What you should do:
In the material below, find each line with the word "Ultra" and copy it.

-------- Data for processing --------

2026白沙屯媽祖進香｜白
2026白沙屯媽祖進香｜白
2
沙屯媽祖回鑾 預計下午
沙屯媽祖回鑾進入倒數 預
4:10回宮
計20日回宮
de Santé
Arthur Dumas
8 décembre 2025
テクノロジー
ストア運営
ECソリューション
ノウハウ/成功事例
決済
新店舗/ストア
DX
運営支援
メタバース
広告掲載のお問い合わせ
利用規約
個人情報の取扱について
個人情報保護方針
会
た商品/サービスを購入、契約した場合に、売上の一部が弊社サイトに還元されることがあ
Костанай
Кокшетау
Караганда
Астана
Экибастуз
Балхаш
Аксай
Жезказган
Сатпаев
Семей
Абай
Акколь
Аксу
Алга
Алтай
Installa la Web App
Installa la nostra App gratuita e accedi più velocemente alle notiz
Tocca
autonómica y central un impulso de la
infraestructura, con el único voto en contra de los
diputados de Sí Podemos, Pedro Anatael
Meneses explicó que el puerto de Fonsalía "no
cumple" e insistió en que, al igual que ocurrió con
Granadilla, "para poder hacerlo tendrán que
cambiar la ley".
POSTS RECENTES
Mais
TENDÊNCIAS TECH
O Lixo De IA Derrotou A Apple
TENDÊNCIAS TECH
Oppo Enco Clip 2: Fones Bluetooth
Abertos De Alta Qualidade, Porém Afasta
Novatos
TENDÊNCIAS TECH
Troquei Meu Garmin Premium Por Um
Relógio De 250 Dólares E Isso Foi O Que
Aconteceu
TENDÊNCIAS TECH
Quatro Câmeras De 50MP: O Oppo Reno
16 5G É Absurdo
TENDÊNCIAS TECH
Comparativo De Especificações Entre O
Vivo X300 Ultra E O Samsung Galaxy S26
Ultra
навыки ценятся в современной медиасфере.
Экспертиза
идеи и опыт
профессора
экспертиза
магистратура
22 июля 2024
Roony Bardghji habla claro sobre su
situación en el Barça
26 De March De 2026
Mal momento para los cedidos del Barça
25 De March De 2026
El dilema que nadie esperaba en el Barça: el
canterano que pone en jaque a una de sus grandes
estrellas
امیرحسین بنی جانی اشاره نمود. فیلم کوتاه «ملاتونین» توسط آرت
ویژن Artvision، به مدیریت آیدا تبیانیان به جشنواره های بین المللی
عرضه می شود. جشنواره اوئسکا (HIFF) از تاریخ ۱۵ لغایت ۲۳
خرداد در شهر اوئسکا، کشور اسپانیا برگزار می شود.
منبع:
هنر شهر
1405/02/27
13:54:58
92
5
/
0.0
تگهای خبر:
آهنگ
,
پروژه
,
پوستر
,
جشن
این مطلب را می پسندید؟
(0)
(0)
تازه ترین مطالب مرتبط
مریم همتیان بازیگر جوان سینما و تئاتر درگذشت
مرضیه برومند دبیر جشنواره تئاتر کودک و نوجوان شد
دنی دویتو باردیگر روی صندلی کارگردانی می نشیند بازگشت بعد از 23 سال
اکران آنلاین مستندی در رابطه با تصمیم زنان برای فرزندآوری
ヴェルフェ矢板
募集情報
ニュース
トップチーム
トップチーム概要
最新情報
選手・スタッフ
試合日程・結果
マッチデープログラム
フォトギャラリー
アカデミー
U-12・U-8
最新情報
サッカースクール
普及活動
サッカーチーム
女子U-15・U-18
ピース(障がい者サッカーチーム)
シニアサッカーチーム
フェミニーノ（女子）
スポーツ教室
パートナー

--------

Completed exercise:
Vivo X300 Ultra E O Samsung Galaxy S26
Ultra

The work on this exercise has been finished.